112 いとこは……恋愛対象外
苦笑いを浮かべたまま、私は続けた。
「あっ、実際はツケは払っていませんよ。でも、いとこにプロポーズをさせることになったので、猛省はしましたけど」
「はっ? プロポーズ!」
ガタッと勢いよく立ち上がった富永氏。私の隣に来て険しい顔で肩を掴んで聞いてきました。
「どういうことだ? 実家に帰って里心がついて、向こうに戻る気になったのか。そのいとこからのプロポーズを受けるから、俺とは付き合えないというのか」
「だから、違いますって。いとこに気遣いでプロポーズをさせたと、猛省したと言いましたよね、私。それに、私はいとこは無理です。宮君じゃあるまいし」
富永氏の腕に手をかけながら、私は憤慨したように言いました。私の勢いに押されたかのように、富永氏は私の隣の椅子に座りました。
「えっ? 宮下君? なんで?」
小声で首を捻る様にして言っているけど、誤解を解くために……というか、先にいったじゃない。長い話になるって。一応順番というか、休みの間にあったことを順に話していくと、こうなっただけなんだから。で、なんで宮君の名前を出したのかは、説明した方がいいか。

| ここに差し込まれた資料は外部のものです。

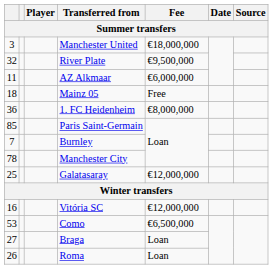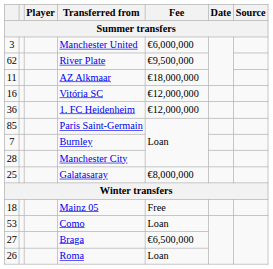Manchester United | Fee: €18,000,000 -> €6,000,000
River Plate | column 1: 32 -> 62
AZ Alkmaar | Fee: €6,000,000 -> €18,000,000
rows swapped: Mainz 05 <-> Vitória SC
1. FC Heidenheim | Fee: €8,000,000 -> €12,000,000
Manchester City | column 1: 78 -> 28
Galatasaray | Fee: €12,000,000 -> €8,000,000
Como | Fee: €6,500,000 -> Loan
Braga | Fee: Loan -> €6,500,000
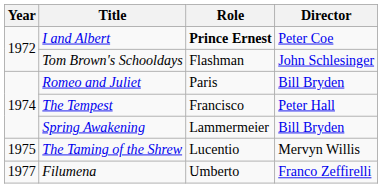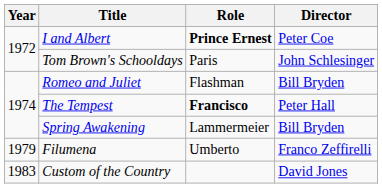Tom Brown's Schooldays | Role: Flashman -> Paris
Romeo and Juliet | Role: Paris -> Flashman
The Tempest | Role: normal -> bold
- row: 1975 | The Taming of the Shrew | Lucentio | Mervyn Willis
Filumena | Year: 1977 -> 1979
+ row: 1983 | Custom of the Country | David Jones
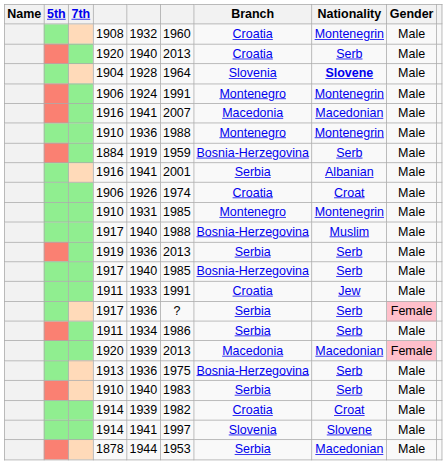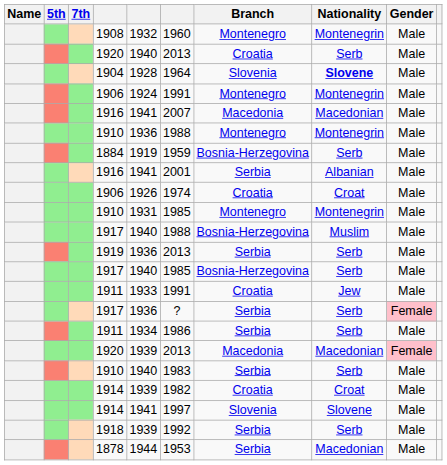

「あのですね、いとこって私より8歳下なんです。生まれたときから知っている相手を、恋愛対象には見れませんから」
「……じゃあ、なんで宮下君の名前を?」
「先ほども言いましたけど、宮君を引き合いに出したのは、状況が似ているところがあるからです。宮君の婚約者は生まれたときから婚約者候補でしたから、宮君は彼女が赤ちゃんの時から知っています。なので、彼女が小学生のころは婚約者候補と言われても、恋愛対象とは見ていなかったと言っていました。でも、家族同然に付き合っていて、彼女のひたむきな気持ちに見方が変わっていったと言いました。……それを聞いて私がいとこのことを恋愛対象に見られない理由がはっきりしたのですけどね」
「見られない理由?」
「はい。私にとっていとこは弟と同じです。弟とは恋愛は出来ないですもの。宮君たちみたいに全然血縁関係がないのでしたら、そういう対象になったかもしれないですがね」
私の言葉に「なるのか」と、驚愕の表情を浮かべる富永氏。